Now the largest value of $i$ will be $k$ unless $n$ is too small for that, in which case $n$ will be the most six-siders in the total of $k$.
So the lower and upper limits of the sum are $\max(0,k-m)$ and $\min(n,k)$ respectively (and if the upper limit is not at least as large as the lower limit the sum is simply 0).
Consequently:
$$P(Y=k)\:=\sum_{\max(0,k-m)}^{\min(n,k)} P(X_6=i)P(X_8=k-i)\,.\qquad\qquad\quad (1)$$
Now $P(X_6=i)={n\choose i}\frac16^i\frac56^{n-i}$ and $P(X_8=k-i)={m\choose {k-i}}\frac18^{k-i}\frac78^{m-k+i}$ (since $X_6$ and $X_8$ are simply binomial), so we can write
$$P(Y=k)\:=\sum_{\max(0,k-m)}^{\min(n,k)} {n\choose i}\frac16^i\frac56^{n-i}\cdot {m\choose {k-i}}\frac18^{k-i}\frac78^{m-k+i}\,.\quad (2)$$
While some simplification is possible there (for starters the most obvious simplification is you can pull constant powers out the front and just have $\frac{7}{5}^i$ times the two choose terms), it's probably not worth doing in general (though some special cases may have some value).
If I wanted the probability function for $Y$, I'd be inclined to do the convolution of the two binomials numerically for the specific $m$ and $n$ I needed.
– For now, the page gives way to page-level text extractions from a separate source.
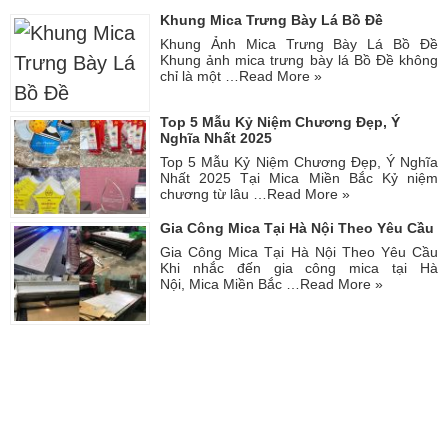
Khung Mica Trưng Bày Lá Bồ Đề
Khung Ảnh Mica Trưng Bày Lá Bồ Đề
Khung ảnh mica trưng bày lá Bồ Đề không
chỉ là một …
Read More »
Top 5 Mẫu Kỷ Niệm Chương Đẹp, Ý
Nghĩa Nhất 2025
Top 5 Mẫu Kỷ Niệm Chương Đẹp, Ý Nghĩa
Nhất 2025 Tại Mica Miền Bắc Kỷ niệm
chương từ lâu …
Read More »
Gia Công Mica Tại Hà Nội Theo Yêu Cầu
Gia Công Mica Tại Hà Nội Theo Yêu Cầu
Khi nhắc đến gia công mica tại Hà
Nội, Mica Miền Bắc …
Read More »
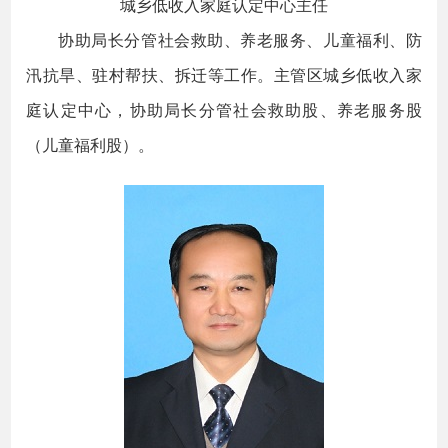
城乡低收入家庭认定中心主任
协助局长分管社会救助、养老服务、儿童福利、防
汛抗旱、驻村帮扶、拆迁等工作。主管区城乡低收入家
庭认定中心，协助局长分管社会救助股、养老服务股
（儿童福利股）。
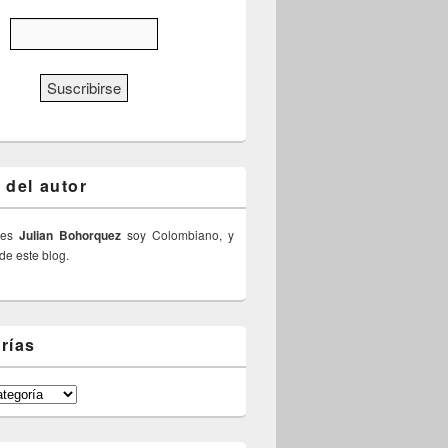
 del autor
 es
Julian Bohorquez
soy Colombiano, y
 de este blog.
rías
This is quite straightforward and can be readily accomplished in something like R or Excel - or indeed C# - for example.
Which is to say that you probably have access to a library that computes binomial probabilities (like $P(X_6=i)$) both rapidly and accurately, and that once you have the vector of probabilities for $X_6$ and $X_8$, you go back to $(1)$ -- you simply "flip" one of the two vectors of $p_i$'s around, compute a shifting sum-of-products (starting from the smallest overlap at one end and moving to the smallest overlap at the other end), make sure you've got the right value-labels for each such sum-of-products and you have the entire probability function. [You probably have some fast inner-product function already available, so even if you don't have an inbuilt convolution-function in some handy library, once you have the binomial probabilities, it's just a loop (for each value of $k$) over an inner-product of pre-computed probabilities.]
If you need this for large $m$ & $n$ there are more efficient approaches (e.g. using fast Fourier transforms) but I expect that you won't have large enough numbers to make it worth worrying about.